I am trying to understand the definition of irreducible $3$-manifold. Let $M$ be a connected $3$-manifold.
Definition 1: We say $M$ is irreducible if given any smoothly embedded submanifold $S$ of $M$ with $S\cong \Bbb S^2$, there exists a smoothly embedded submanifold $B$ of $M$ such that $B\cong \Bbb B^3$ and $\partial B=S$.
Here, $\cong$ stands for being homeomorphic, $\Bbb S^2:=\{x\in \Bbb R^3:||x||=1\}$, and $\Bbb B^3:=\{x\in \Bbb R^3:||x||\leq1\}$. Note that for $\dim\leq 3$, the notion of being homeomorphic and being diffeomorphic are the same.
Definition 2: We say $M$ is irreducible if given any smoothly embedded submanifold $S$ of $M$ with $S\cong \Bbb S^2$, there exists a subset $B$ of $M$ such that $B\cong \Bbb B^3$ and $\partial B=S$.

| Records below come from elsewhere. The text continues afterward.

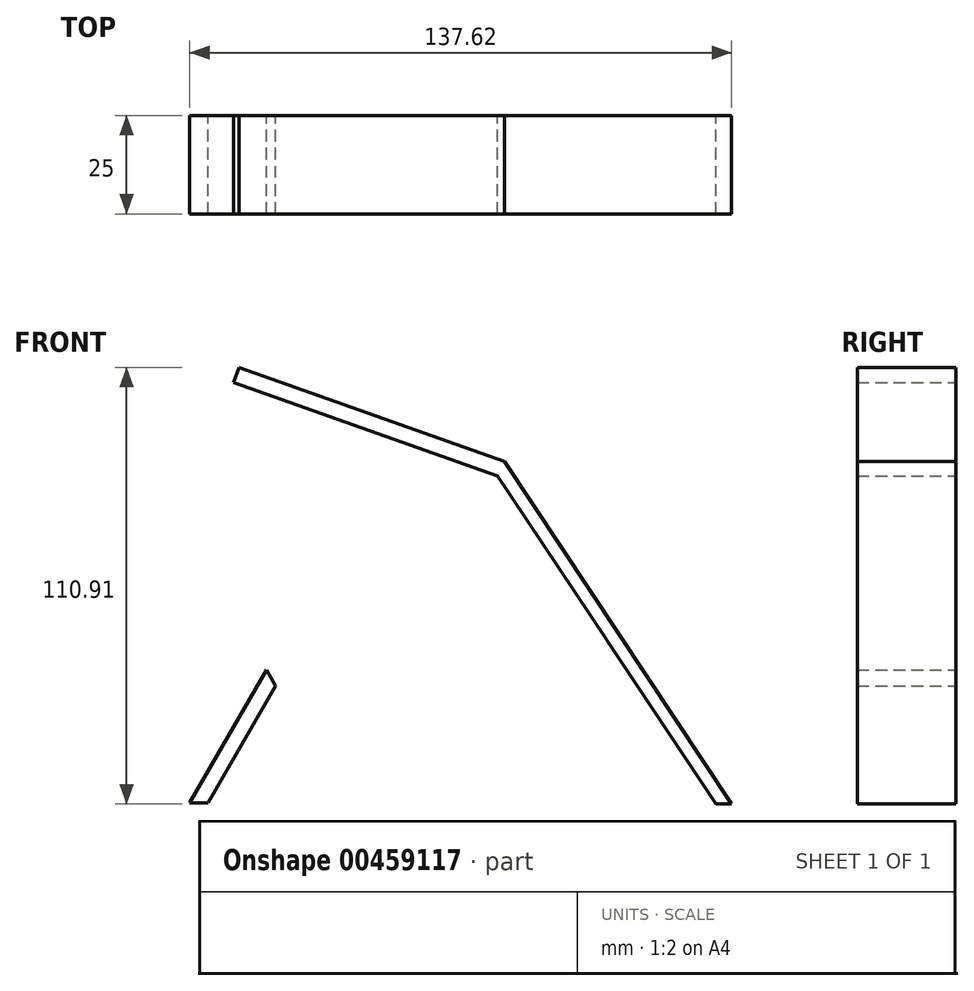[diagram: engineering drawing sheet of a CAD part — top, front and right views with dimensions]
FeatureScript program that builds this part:
annotation { "Feature Type Name" : "Feature", "Feature Type Description" : "" }
export const myFeature = defineFeature(function(context is Context, id is Id, definition is map)
    precondition{}
    {
        {
            var Q0;
            Q0=qCreatedBy(makeId("Front.planeOp"),FACE);
            var sketch = newSketch(context, id + "F0", { "sketchPlane" : qUnion([Q0])});
            skLineSegment(sketch, "E0", {"start": v(69.37, -55.21) * mm, "end": v(73.28, -55.21) * mm});
            skLineSegment(sketch, "E1", {"start": v(-59.64, -54.97) * mm, "end": v(-64.34, -54.97) * mm});
            skLineSegment(sketch, "E2", {"start": v(-64.34, -54.97) * mm, "end": v(-46.84, -24.66) * mm});
            skLineSegment(sketch, "E3", {"start": v(-59.64, -54.97) * mm, "end": v(-44.14, -28.13) * mm});
            skLineSegment(sketch, "E4", {"start": v(-64.34, -54.97) * mm, "end": v(-59.64, -54.97) * mm});
            skPoint(sketch, "E5.start.orphan", {"position": v(-74.96, 0) * mm});
            skLineSegment(sketch, "E6", {"start": v(73.28, -55.21) * mm, "end": v(15.58, 31.79) * mm});
            skLineSegment(sketch, "E7", {"start": v(15.58, 31.79) * mm, "end": v(-51.8, 55.7) * mm});
            skLineSegment(sketch, "E8", {"start": v(-51.8, 55.7) * mm, "end": v(-53.16, 51.89) * mm});
            skLineSegment(sketch, "E9", {"start": v(-53.16, 51.89) * mm, "end": v(13.9, 28.1) * mm});
            skLineSegment(sketch, "E10", {"start": v(13.9, 28.1) * mm, "end": v(69.37, -55.21) * mm});
            skLineSegment(sketch, "E11", {"start": v(-64.34, -54.97) * mm, "end": v(-45.54, -22.4) * mm});
            skLineSegment(sketch, "E12", {"start": v(-59.64, -54.97) * mm, "end": v(-42.49, -25.26) * mm});
            skLineSegment(sketch, "E13", {"start": v(-64.34, -54.97) * mm, "end": v(-44.84, -21.2) * mm});
            skLineSegment(sketch, "E14", {"start": v(-44.84, -21.2) * mm, "end": v(-42.49, -25.26) * mm});
            skSolve(sketch);
        }
        {
            var Q0;
            Q0 = qSketchRegion(id + "F0", true);
            extrude(context, id + "F1", {"entities" : qUnion([Q0]), "depth" : 25 * mm});
        }
    });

See this https://en.wikipedia.org/wiki/Prime_manifold#Irreducible_manifold
Now, note that if $M$ is irreducible in the sense of Definition 1 (for example $\Bbb R^3$), then it's irreducible in the sense of Definition 2. What about other direction?

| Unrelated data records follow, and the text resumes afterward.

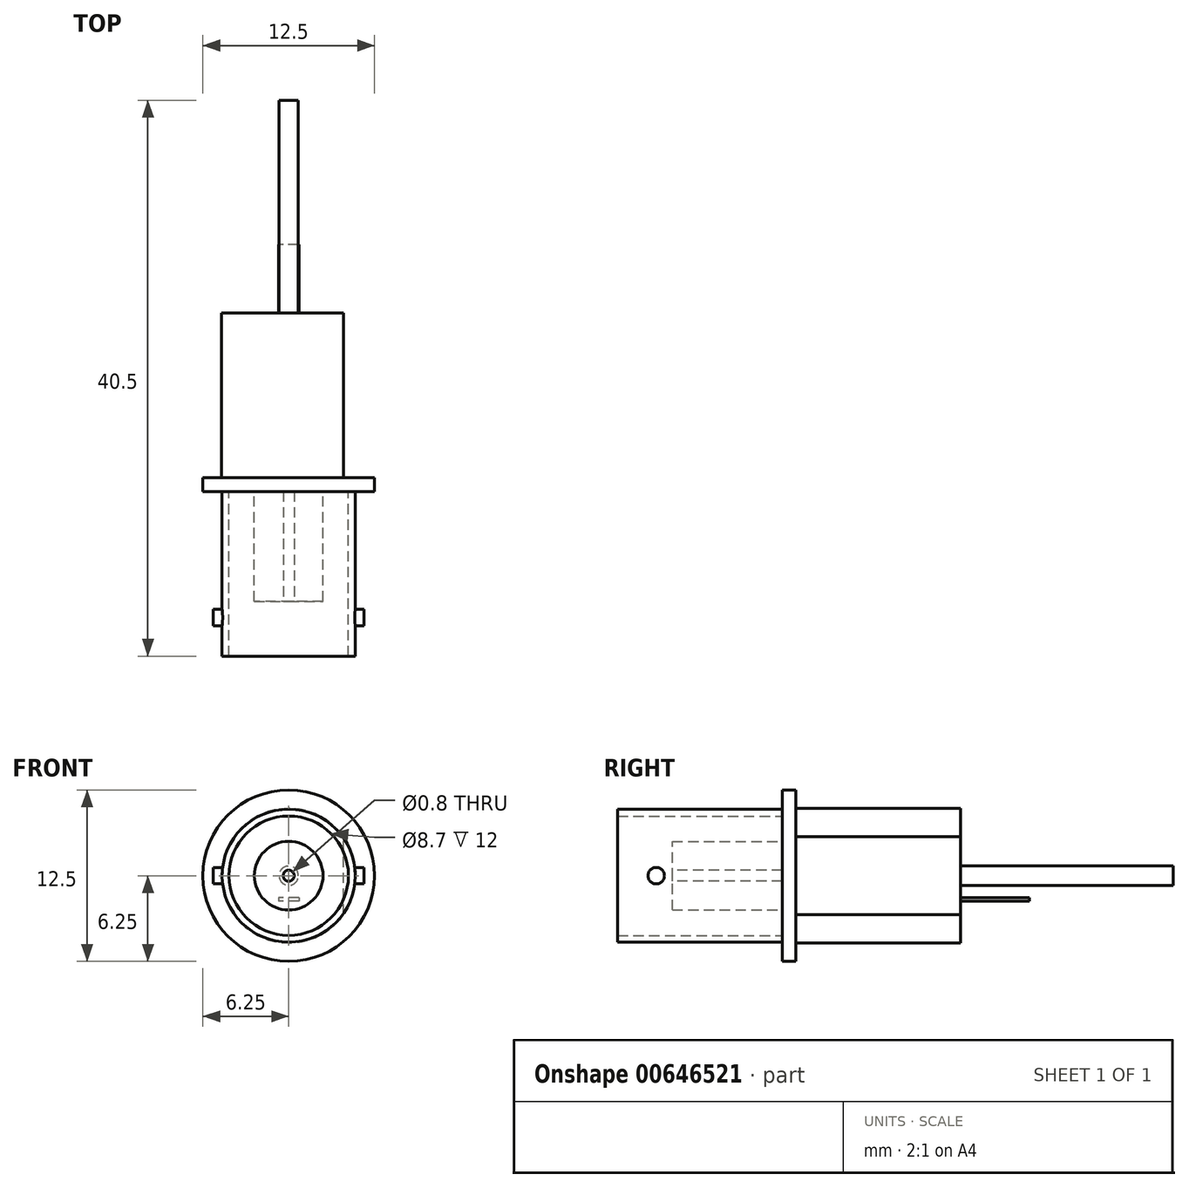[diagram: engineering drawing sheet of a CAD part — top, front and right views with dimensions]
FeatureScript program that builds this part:
annotation { "Feature Type Name" : "Feature", "Feature Type Description" : "" }
export const myFeature = defineFeature(function(context is Context, id is Id, definition is map)
    precondition{}
    {
        {
            var Q0;
            Q0=qCreatedBy(makeId("Front.planeOp"),FACE);
            var sketch = newSketch(context, id + "F0", { "sketchPlane" : qUnion([Q0])});
            skCircle(sketch, "E0", {"center": v(0, 0) * mm, "radius": 4.85 * mm});
            skCircle(sketch, "E1", {"center": v(0, 0) * mm, "radius": 4.35 * mm});
            skSolve(sketch);
        }
        {
            var Q0;
            Q0 = qSketchRegion(id + "F0", true);
            extrude(context, id + "F1", {"entities" : qUnion([Q0]), "depth" : 12 * mm, "offsetDistance" : 25 * mm});
        }
        {
            var Q0;
            Q0=qCreatedBy(makeId("Right.planeOp"),FACE);
            var sketch = newSketch(context, id + "F2", { "sketchPlane" : qUnion([Q0])});
            skCircle(sketch, "E2", {"center": v(-9.18, 0) * mm, "radius": 0.6 * mm});
            skSolve(sketch);
        }
        {
            var Q0;
            Q0 = qSketchRegion(id + "F2", true);
            extrude(context, id + "F3", {"entities" : qUnion([Q0]), "operationType" : NewBodyOperationType.ADD, "endBound" : BoundingType.SYMMETRIC, "depth" : 11 * mm, "offsetDistance" : 25 * mm});
        }
        {
            var Q0;
            Q0=qCreatedBy(makeId("Front.planeOp"),FACE);
            var sketch = newSketch(context, id + "F4", { "sketchPlane" : qUnion([Q0])});
            skCircle(sketch, "E3", {"center": v(0, 0) * mm, "radius": 4.35 * mm});
            skSolve(sketch);
        }
        {
            var Q0;
            Q0 = qSketchRegion(id + "F4", true);
            extrude(context, id + "F5", {"entities" : qUnion([Q0]), "operationType" : NewBodyOperationType.REMOVE, "depth" : 25 * mm, "offsetDistance" : 25 * mm});
        }
        {
            var Q0;
            Q0=qCreatedBy(makeId("Front.planeOp"),FACE);
            var sketch = newSketch(context, id + "F6", { "sketchPlane" : qUnion([Q0])});
            skCircle(sketch, "E4", {"center": v(0, 0) * mm, "radius": 2.5 * mm});
            skSolve(sketch);
        }
        {
            var Q0;
            Q0 = qSketchRegion(id + "F6", true);
            extrude(context, id + "F7", {"entities" : qUnion([Q0]), "depth" : 8 * mm, "offsetDistance" : 25 * mm});
        }
        {
            var Q0;
            Q0=makeQuery(id+"F7.opExtrude","CAP_FACE",FACE,{"disambiguationData":[OSD([sQuery(id+"F6.wireOp",EDGE,"E4")])],"isStart":false});
            var sketch = newSketch(context, id + "F8", { "sketchPlane" : qUnion([Q0])});
            skCircle(sketch, "E5", {"center": v(0, 0) * mm, "radius": 0.4 * mm});
            skSolve(sketch);
        }
        {
            var Q0;
            Q0 = qSketchRegion(id + "F8", true);
            extrude(context, id + "F9", {"entities" : qUnion([Q0]), "operationType" : NewBodyOperationType.REMOVE, "oppositeDirection" : true, "depth" : 25 * mm, "offsetDistance" : 25 * mm});
        }
        {
            var Q0;
            Q0=qCreatedBy(makeId("Front.planeOp"),FACE);
            var sketch = newSketch(context, id + "F10", { "sketchPlane" : qUnion([Q0])});
            skCircle(sketch, "E6", {"center": v(0, 0) * mm, "radius": 6.25 * mm});
            skSolve(sketch);
        }
        {
            var Q0;
            Q0 = qSketchRegion(id + "F10", true);
            extrude(context, id + "F11", {"entities" : qUnion([Q0]), "oppositeDirection" : true, "depth" : 1 * mm, "offsetDistance" : 25 * mm});
        }
        {
            var Q0;
            Q0=makeQuery(id+"F11.opExtrude","CAP_FACE",FACE,{"disambiguationData":[OSD([sQuery(id+"F10.wireOp",EDGE,"E6")])],"isStart":false});
            var sketch = newSketch(context, id + "F12", { "sketchPlane" : qUnion([Q0])});
            skCircle(sketch, "E7", {"center": v(0, 0) * mm, "radius": 4.9 * mm});
            skSolve(sketch);
        }
        {
            var Q0;
            Q0 = qSketchRegion(id + "F12", true);
            extrude(context, id + "F13", {"entities" : qUnion([Q0]), "operationType" : NewBodyOperationType.ADD, "depth" : 12 * mm, "offsetDistance" : 25 * mm});
        }
        {
            var Q0;
            Q0=makeQuery(id+"F13.opExtrude","CAP_FACE",FACE,{"disambiguationData":[OSD([sQuery(id+"F12.wireOp",EDGE,"E7")])],"isStart":false});
            var sketch = newSketch(context, id + "F14", { "sketchPlane" : qUnion([Q0])});
            skCircle(sketch, "E8", {"center": v(0, 0) * mm, "radius": 0.7 * mm});
            skSolve(sketch);
        }
        {
            var Q0;
            Q0 = qSketchRegion(id + "F14", true);
            extrude(context, id + "F15", {"entities" : qUnion([Q0]), "operationType" : NewBodyOperationType.ADD, "depth" : 15.5 * mm, "offsetDistance" : 25 * mm});
        }
        {
            var Q0;
            Q0=makeQuery(id+"F13.opExtrude","CAP_FACE",FACE,{"disambiguationData":[OSD([sQuery(id+"F12.wireOp",EDGE,"E7")])],"isStart":false});
            var sketch = newSketch(context, id + "F16", { "sketchPlane" : qUnion([Q0])});
            skLineSegment(sketch, "E9.bottom", {"start": v(-0.75, -1.6) * mm, "end": v(0.75, -1.6) * mm});
            skLineSegment(sketch, "E9.top", {"start": v(-0.75, -1.85) * mm, "end": v(0.75, -1.85) * mm});
            skLineSegment(sketch, "E9.left", {"start": v(-0.75, -1.6) * mm, "end": v(-0.75, -1.85) * mm});
            skLineSegment(sketch, "E9.right", {"start": v(0.75, -1.6) * mm, "end": v(0.75, -1.85) * mm});
            skSolve(sketch);
        }
        {
            var Q0;
            Q0 = qSketchRegion(id + "F16", true);
            extrude(context, id + "F17", {"entities" : qUnion([Q0]), "operationType" : NewBodyOperationType.ADD, "depth" : 5 * mm, "offsetDistance" : 25 * mm});
        }
        {
            var Q0;
            Q0=qCreatedBy(makeId("Top.planeOp"),FACE);
            var sketch = newSketch(context, id + "F18", { "sketchPlane" : qUnion([Q0])});
            skLineSegment(sketch, "E10.bottom", {"start": v(7.95, 15.42) * mm, "end": v(4, 15.42) * mm});
            skLineSegment(sketch, "E10.top", {"start": v(7.95, 1) * mm, "end": v(4, 1) * mm});
            skLineSegment(sketch, "E10.left", {"start": v(7.95, 15.42) * mm, "end": v(7.95, 1) * mm});
            skLineSegment(sketch, "E10.right", {"start": v(4, 15.42) * mm, "end": v(4, 1) * mm});
            skSolve(sketch);
        }
        {
            var Q0;
            Q0 = qSketchRegion(id + "F18", true);
            extrude(context, id + "F19", {"entities" : qUnion([Q0]), "operationType" : NewBodyOperationType.REMOVE, "endBound" : BoundingType.SYMMETRIC, "oppositeDirection" : true, "depth" : 25 * mm, "offsetDistance" : 25 * mm});
        }
    });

Question: Let $M$ be irreducible in the sense of Definition 2. Is it then irreducible in the sense of Definition 1? In other words, Suppose we are given a three-manifold $M$ and a smoothly embedded submanifold $S$ of $M$ such that the following hold: $(1)$ $S$ is homeomorphic to $\Bbb S^2$, $(2)$ There is a subspace $B$ of $M$ so that $B$ is homeomorphic to $\Bbb B^3$ with $\partial B=S$. Is $B$ a smoothly embedded submanifold $M$?
I guess that these two definitions are equivalent, because if I have a subset $B$ with $B\cong \Bbb B^3$ and $\partial B=S$, then taking smooth tubular neighborhood of $S$ in $M$, one can give a smooth structure so that $B$ is a smoothly embedded submanifold of $M$.